# Noisy 70-200f4L



## grog13 (Sep 6, 2013)

I just bought a used 70-200 f4L (non-IS). Got it from a dealer, date code Y, looks brand new. Everything seems to work fine - focus is normally fast, seems accurate, but it's a bit noisy. There's a bit of a "rattle" or "clatter" as it focuses (but the manual focus ring turns very smoothly). It's not a loud noise, but clearly audible a few feet away. I owned one of these awhile back and seem to remember it was very quiet - just a soft swish as it focused. Anyone know if this sound is common for this lens? I don't want to send a good lens back if this is nothing to worry about.


----------



## Mt Spokane Photography (Sep 6, 2013)

Take it back if you have any doubt. You are likely hearing the IS activate.


----------



## distant.star (Sep 6, 2013)

.
I've had one for three years now -- never heard a peep out of it.

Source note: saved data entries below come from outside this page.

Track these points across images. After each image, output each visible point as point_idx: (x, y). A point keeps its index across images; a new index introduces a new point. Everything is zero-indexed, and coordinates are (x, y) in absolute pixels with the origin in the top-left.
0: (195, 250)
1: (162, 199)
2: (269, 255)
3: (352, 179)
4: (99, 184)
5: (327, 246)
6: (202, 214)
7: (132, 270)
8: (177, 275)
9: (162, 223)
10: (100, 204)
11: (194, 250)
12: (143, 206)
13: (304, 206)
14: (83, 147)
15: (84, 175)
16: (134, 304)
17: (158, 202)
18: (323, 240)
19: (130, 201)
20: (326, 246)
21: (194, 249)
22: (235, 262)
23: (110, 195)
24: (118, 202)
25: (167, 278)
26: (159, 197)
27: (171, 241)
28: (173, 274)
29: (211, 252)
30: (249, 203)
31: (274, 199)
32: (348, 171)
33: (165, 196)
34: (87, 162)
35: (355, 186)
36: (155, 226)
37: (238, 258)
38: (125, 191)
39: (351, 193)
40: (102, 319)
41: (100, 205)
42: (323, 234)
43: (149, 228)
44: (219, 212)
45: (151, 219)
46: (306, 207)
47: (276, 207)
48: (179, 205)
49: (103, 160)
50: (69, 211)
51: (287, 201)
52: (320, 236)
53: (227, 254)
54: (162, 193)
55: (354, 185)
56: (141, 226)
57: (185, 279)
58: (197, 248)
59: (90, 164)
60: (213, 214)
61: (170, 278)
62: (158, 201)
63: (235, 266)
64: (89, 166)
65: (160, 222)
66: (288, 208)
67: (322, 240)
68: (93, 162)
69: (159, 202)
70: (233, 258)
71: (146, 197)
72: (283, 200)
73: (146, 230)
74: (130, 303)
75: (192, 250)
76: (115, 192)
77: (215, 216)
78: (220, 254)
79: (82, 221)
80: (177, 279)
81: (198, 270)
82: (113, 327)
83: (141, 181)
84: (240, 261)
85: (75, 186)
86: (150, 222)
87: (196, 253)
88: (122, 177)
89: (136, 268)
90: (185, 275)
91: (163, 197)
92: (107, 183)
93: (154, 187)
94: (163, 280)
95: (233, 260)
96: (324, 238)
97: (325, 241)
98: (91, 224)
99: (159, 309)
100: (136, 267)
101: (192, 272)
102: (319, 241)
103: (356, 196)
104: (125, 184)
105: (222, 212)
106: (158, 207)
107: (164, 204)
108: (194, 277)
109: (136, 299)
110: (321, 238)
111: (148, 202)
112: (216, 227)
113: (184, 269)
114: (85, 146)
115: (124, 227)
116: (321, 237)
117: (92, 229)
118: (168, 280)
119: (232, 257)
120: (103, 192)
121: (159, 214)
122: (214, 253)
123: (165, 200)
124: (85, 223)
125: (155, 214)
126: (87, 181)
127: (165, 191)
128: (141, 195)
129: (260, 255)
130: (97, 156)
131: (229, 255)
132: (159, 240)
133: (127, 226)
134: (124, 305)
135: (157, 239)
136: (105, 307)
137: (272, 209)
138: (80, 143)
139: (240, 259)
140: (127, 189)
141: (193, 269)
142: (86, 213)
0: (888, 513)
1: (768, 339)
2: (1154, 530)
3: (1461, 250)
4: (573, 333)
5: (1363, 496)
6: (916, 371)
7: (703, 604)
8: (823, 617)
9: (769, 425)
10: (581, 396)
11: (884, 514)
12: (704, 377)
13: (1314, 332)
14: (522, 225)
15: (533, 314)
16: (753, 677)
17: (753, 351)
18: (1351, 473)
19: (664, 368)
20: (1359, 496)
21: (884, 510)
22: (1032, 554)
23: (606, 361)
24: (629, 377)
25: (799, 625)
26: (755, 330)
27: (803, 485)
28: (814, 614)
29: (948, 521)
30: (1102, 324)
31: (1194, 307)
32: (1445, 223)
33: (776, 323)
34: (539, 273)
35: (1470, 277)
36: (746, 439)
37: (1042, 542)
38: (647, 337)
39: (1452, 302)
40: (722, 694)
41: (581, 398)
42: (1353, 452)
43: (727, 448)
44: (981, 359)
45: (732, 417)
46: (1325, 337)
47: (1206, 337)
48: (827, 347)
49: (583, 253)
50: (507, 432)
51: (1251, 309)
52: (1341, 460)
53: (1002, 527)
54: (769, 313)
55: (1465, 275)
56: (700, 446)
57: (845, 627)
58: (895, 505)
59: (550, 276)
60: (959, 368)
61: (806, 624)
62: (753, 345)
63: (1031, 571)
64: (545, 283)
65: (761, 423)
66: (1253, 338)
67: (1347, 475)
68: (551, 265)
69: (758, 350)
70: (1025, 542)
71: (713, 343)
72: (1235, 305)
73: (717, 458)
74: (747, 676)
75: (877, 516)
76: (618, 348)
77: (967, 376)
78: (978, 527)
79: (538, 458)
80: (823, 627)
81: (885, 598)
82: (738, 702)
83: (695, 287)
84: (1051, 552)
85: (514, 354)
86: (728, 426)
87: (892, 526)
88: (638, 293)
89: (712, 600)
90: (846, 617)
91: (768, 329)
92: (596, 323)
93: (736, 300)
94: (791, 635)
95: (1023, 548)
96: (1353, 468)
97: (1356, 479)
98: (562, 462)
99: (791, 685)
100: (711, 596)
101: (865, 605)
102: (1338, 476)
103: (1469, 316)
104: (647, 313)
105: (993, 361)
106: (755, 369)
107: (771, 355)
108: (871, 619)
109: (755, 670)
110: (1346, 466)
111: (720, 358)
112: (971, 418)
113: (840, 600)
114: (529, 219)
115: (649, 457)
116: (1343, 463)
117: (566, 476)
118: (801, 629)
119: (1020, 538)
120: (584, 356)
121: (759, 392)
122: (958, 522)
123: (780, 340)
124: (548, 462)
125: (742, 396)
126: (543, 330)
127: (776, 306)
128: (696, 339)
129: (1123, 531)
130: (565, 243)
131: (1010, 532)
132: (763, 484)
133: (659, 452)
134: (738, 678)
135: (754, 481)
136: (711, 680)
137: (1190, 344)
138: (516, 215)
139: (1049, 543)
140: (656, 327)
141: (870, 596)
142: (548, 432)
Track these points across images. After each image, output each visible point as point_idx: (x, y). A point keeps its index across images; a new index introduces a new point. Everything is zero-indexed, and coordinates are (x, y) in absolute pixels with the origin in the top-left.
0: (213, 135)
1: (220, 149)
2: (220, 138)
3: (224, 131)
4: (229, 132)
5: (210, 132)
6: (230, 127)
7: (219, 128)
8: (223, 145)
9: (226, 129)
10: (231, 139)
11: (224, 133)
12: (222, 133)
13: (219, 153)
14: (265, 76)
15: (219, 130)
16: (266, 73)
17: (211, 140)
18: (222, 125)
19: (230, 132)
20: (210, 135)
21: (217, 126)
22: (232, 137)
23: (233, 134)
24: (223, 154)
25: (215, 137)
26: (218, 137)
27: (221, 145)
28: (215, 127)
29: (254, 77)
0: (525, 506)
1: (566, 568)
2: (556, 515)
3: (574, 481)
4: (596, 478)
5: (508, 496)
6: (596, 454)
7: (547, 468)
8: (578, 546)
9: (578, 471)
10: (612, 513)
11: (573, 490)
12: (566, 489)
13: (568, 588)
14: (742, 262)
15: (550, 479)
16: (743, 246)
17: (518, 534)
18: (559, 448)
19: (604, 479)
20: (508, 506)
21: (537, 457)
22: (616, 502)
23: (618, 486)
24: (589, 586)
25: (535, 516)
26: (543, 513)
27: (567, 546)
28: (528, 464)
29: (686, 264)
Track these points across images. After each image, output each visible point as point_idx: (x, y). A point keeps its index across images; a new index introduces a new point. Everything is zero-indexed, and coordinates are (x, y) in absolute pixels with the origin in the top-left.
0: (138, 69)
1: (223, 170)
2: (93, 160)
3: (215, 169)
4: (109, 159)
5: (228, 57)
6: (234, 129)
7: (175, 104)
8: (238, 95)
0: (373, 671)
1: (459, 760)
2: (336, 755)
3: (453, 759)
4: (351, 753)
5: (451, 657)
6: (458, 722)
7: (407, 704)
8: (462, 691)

If I were you, I'd return that one tout suite!


----------



## jcollett (Sep 6, 2013)

Mt Spokane Photography said:


> Take it back if you have any doubt. You are likely hearing the IS activate.


He did state that his lens is a NON IS model so that would not be the case. I'd recommend taking back a lens that made a loud noise with the AF mechanism.


----------



## SDPhotography (Sep 6, 2013)

Hello,

First post but long time reader.

My 70-200 non IS makes a whirring sound when focusing, and sometimes a slight thud as it moves back and forth. Never had any issue for the last 4 years. I had 2 shops look at it and said it was normal on mine.

Cheers


----------



## distant.star (Sep 6, 2013)

.
I just took mine outside and did some fast near/far AF switches on a 5D3. Essentially silent, as it should be.


----------



## grog13 (Sep 6, 2013)

distant.star said:


> .
> I just took mine outside and did some fast near/far AF switches on a 5D3. Essentially silent, as it should be.



Slight thud is a good description. In playing with it more, I realized the sound is the same one it makes when the focus ring (turned manually) hits the soft stop at either end of travel. Very similar but softer to that of the zoom ring's (hard) stop. It makes this sound even when it doesn't move to the end of travel, but changes direction. So unless somebody says "That's the sound my lens made just before it exploded" I'm thinking it's nothing to worry about.


----------



## mrsfotografie (Sep 6, 2013)

It may depend on the body; my 70-200 f/2.8 IS II is essentially silent on the 7D but makes some strange noises sometimes when it's on the 5D2. It must be complaining about the 5D2's inferior AF system!!: "Hey I'm a really cool and fast lens and you, silly body, are a dog.... "


----------



## dgatwood (Sep 6, 2013)

grog13 said:


> Slight thud is a good description. In playing with it more, I realized the sound is the same one it makes when the focus ring (turned manually) hits the soft stop at either end of travel. Very similar but softer to that of the zoom ring's (hard) stop. It makes this sound even when it doesn't move to the end of travel, but changes direction. So unless somebody says "That's the sound my lens made just before it exploded" I'm thinking it's nothing to worry about.



Sounds like there's a bit of play in some part of the mechanism such that when it changes directions, some part moves freely for a moment before it starts pushing on some other part. As for whether it is a problem or not, I couldn't say. Depends on whether that bit of play puts that piece minutes away from jamming.


----------



## celltech (Sep 6, 2013)

Just tried out my copy on a 5D3. It's far from "silent". My 70-200 f/2.8 non-IS is not as noisy, but you can still hear it. The f/4 noise is rougher in nature. Both focus as fast as I could imagine they should be, considering how much internal guts they have to move around.

Then I put both on my T2i. Both are a bit more quiet, but its obvious they are not being driven as hard. My 5D3 is capable of much more "violent" focus swings when I force it onto something that is hard to get a lock.

So I second the thought that a body makes a difference...


----------



## grog13 (Sep 6, 2013)

mrsfotografie said:


> It may depend on the body....



I wondered about that. And the only body I have right now is the eos-M, so it does do quite a bit of back & forth. When I had another 70-200 in the past (used with SLRs of course, mostly 40d & 50d) there was not so much "indecision" on the part of the camera.


----------



## mrsfotografie (Sep 6, 2013)

grog13 said:


> mrsfotografie said:
> 
> 
> > It may depend on the body....
> ...



There you go, the 'indecision' is the cause, just as is the case with my 70-200 on the 5D2


----------